I'm glad that the big picture stuff makes sense to you.
> I think one of the big implementation challenges here is
> coping with the scenario where there's not enough shared memory
> available ... or else somehow making that impossible without reserving
> an unreasonable amount of shared memory.
Yes, it'll definitely be necessary to nail that down.
> If you allowed space for
> every buffer to belong to a different relation and have the maximum
> number of leases and whatever, you'd probably have no possibility of
> OOM, but you'd probably be pre-reserving too much memory.

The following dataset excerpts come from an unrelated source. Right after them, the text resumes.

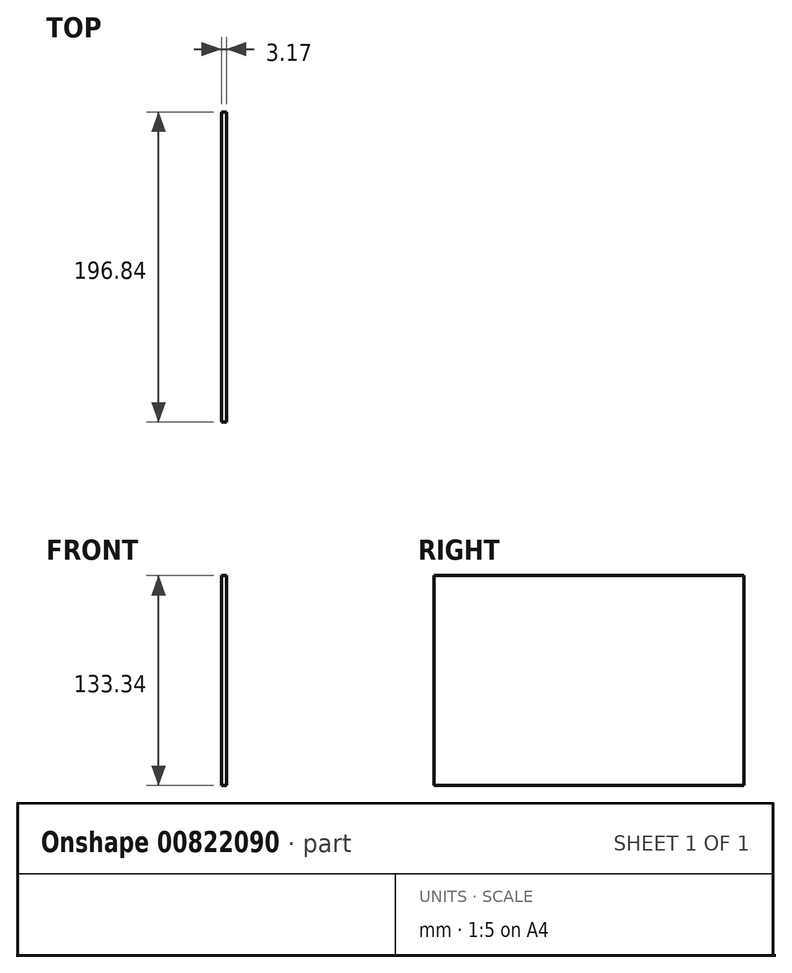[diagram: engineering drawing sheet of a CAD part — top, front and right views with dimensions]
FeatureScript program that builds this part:
annotation { "Feature Type Name" : "Feature", "Feature Type Description" : "" }
export const myFeature = defineFeature(function(context is Context, id is Id, definition is map)
    precondition{}
    {
        {
            var Q0;
            Q0=qCreatedBy(makeId("Right.planeOp"),FACE);
            var sketch = newSketch(context, id + "F0", { "sketchPlane" : qUnion([Q0])});
            skLineSegment(sketch, "E0.bottom", {"start": v(-98.42, -66.68) * mm, "end": v(98.43, -66.68) * mm});
            skLineSegment(sketch, "E0.top", {"start": v(-98.43, 66.68) * mm, "end": v(98.42, 66.68) * mm});
            skLineSegment(sketch, "E0.left", {"start": v(-98.42, -66.68) * mm, "end": v(-98.43, 66.68) * mm});
            skLineSegment(sketch, "E0.right", {"start": v(98.43, -66.68) * mm, "end": v(98.42, 66.68) * mm});
            skPoint(sketch, "E0.middle", {"position": v(0, 0) * mm});
            skSolve(sketch);
        }
        {
            var Q0;
            Q0=makeQuery(id+"F0.imprint","IMPRINT",FACE,{"disambiguationData":[TD([[makeQuery(id+"F0.imprint","IMPRINT",EDGE,{"derivedFrom":sQuery(id+"F0.wireOp",EDGE,"E0.bottom")}),1.0]])]});
            extrude(context, id + "F1", {"entities" : qUnion([Q0]), "depth" : 3.17 * mm, "offsetDistance" : 25.4 * mm});
        }
    });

I hope that we can control the shared memory space overhead by making
it a function of max_connections, plus some configurable number of
relations that get modified within a single transaction. This approach
must behave in the same way when when the number of tables that each
transaction actually modifies is high -- perhaps a transaction that
does this then pays a penalty in WAL logging within the FSM. I think
that that can be made manageable, especially if we can pretty much
impose the cost directly on those transactions that need to modify
lots of relations all at once. (If we can reuse the shared memory over
time it'll help too.)
> I also think
> there are some implementation challenges around locking.
That seems likely.
> You probably
> need some, because the data structure is shared, but because it's
> complex, it's not easy to create locking that allows for good
> concurrency. Or so I think.
My hope is that this design more than makes up for it by relieving
contention in other areas. Like buffer lock contention, or relation
extension lock contention.
> Andres has been working -- I think for years now -- on replacing the
> buffer mapping table with a radix tree of some kind. That strikes me
> as very similar to what you're doing here. The per-relation data can
> then include not only the kind of stuff you're talking about but very
> fundamental things like how long it is and where its buffers are in
> the buffer pool. Hopefully we don't end up with dueling patches.
I agree that there is definitely some overlap. I see no risk of a real
conflict, though. I have mostly been approaching this project as an
effort to fix the locality problems, mostly by looking for fixes to
the BenchmarkSQL workload's problems. I have to admit that the big
picture stuff about exploiting transactional semantics with free space
management is still pretty aspirational. The resource management parts
of my prototype patch are by far the kludgiest parts.
I hope that I can benefit from whatever work Andres has already done
on this, particularly when it comes to managing per-relation metadata
in shared memory.
--
Peter Geoghegan